Namun, kesepakatan tersebut tidak pernah menutupi aktivitas rudal Iran atau tindakan lainnya. Iran berulang kali menolak untuk membahas program rudalnya dengan negara-negara Barat, menambahkan bahwa program rudalnya dikembangkan semata-mata untuk tujuan pertahanan.
Pada awal Maret, juru bicara Angkatan Bersenjata Iran Masoud Jazayeri mengatakan bahwa Teheran akan melakukan negosiasi mengenai isu program rudal Iran hanya setelah AS dan Eropa menghancurkan senjata nuklir dan rudal jarak jauh yang mereka miliki. Pada saat yang sama, seorang penasihat senior pemimpin tertinggi Iran mengatakan bahwa Republik Islamlah yang akan memutuskan jenis rudal yang bisa dimilikinya.
Teheran juga menolak untuk menegosiasikan kembali kesepakatan 2015 dan mengatakan tidak akan menerima kesepakatan tambahan untuk itu.

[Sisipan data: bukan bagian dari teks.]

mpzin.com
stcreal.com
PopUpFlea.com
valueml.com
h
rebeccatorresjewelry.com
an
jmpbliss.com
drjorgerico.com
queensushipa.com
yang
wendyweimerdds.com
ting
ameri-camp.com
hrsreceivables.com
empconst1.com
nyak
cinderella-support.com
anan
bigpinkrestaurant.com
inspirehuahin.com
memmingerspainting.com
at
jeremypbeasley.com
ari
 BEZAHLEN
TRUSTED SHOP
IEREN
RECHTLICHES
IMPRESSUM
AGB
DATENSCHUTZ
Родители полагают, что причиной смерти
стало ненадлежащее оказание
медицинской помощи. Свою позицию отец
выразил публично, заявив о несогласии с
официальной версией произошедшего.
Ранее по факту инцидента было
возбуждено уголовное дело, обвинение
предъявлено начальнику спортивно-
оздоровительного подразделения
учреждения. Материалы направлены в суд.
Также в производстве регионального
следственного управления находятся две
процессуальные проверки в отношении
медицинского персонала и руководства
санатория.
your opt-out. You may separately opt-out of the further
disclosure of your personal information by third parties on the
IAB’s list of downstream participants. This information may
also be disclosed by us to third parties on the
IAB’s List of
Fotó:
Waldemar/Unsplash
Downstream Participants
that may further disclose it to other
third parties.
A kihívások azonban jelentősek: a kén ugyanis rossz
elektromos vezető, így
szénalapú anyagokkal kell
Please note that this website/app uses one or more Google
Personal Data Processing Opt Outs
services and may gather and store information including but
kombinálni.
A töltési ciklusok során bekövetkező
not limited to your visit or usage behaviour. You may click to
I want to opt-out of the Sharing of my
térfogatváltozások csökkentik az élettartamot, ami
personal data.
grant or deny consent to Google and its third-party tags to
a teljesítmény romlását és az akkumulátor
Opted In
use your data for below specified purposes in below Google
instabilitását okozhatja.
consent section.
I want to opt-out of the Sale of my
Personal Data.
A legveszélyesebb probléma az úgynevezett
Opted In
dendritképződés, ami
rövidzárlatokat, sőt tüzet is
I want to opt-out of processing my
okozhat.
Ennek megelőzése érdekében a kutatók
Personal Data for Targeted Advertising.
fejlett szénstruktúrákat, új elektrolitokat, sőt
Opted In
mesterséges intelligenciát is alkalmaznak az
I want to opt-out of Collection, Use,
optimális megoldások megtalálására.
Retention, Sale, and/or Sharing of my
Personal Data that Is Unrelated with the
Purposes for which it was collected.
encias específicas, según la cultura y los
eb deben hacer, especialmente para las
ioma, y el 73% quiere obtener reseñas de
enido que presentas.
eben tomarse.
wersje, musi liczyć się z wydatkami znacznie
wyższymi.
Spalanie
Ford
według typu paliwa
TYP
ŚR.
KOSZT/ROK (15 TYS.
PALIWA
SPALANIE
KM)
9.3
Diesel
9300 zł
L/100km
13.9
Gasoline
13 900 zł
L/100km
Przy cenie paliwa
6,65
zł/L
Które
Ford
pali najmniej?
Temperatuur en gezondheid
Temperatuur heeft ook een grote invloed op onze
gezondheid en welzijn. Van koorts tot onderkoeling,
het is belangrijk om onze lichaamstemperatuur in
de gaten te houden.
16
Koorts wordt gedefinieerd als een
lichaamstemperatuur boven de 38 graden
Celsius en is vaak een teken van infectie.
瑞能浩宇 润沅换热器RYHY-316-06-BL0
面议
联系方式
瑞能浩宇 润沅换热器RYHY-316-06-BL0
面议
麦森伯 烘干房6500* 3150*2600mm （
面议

"JCPOA adalah produk negosiasi panjang dan satu paket pertukaran yang telah dilakukan," ujar wakil menteri luar negeri Iran, Abbas Araghchi, saat dia mengesampingkan adanya perubahan atau amandemen terhadap perjanjian itu.
Kepatuhan Teheran terhadap kesepakatan 2015 kemudian berulang kali dikonfirmasi oleh Badan Energi Atom Internasional (IAEA), sebuah badan pengawas nuklir PBB. Trump, bagaimanapun, berulang kali menyebut kesepakatan itu sebagai kesepakatan terburuk yang pernah dinegosiasikan, dan menunjukkan aspirasi yang jelas untuk membongkar hal itu dalam banyak kesempatan.
Rusia dan China tanpa henti memperingatkan AS untuk tidak secara sepihak merevisi kesepakatan tersebut, yang menurut mereka akan merugikan keamanan global. Pada akhir Januari, Moskow memperingatkan bahwa Washington "menghasut" negara-negara Eropa untuk mengubah atau memperbaiki kesepakatan nuklir dengan ancaman menarik diri dari kesepakatan tersebut dan menuntut agar "kekurangan" kesepakatan diperbaiki.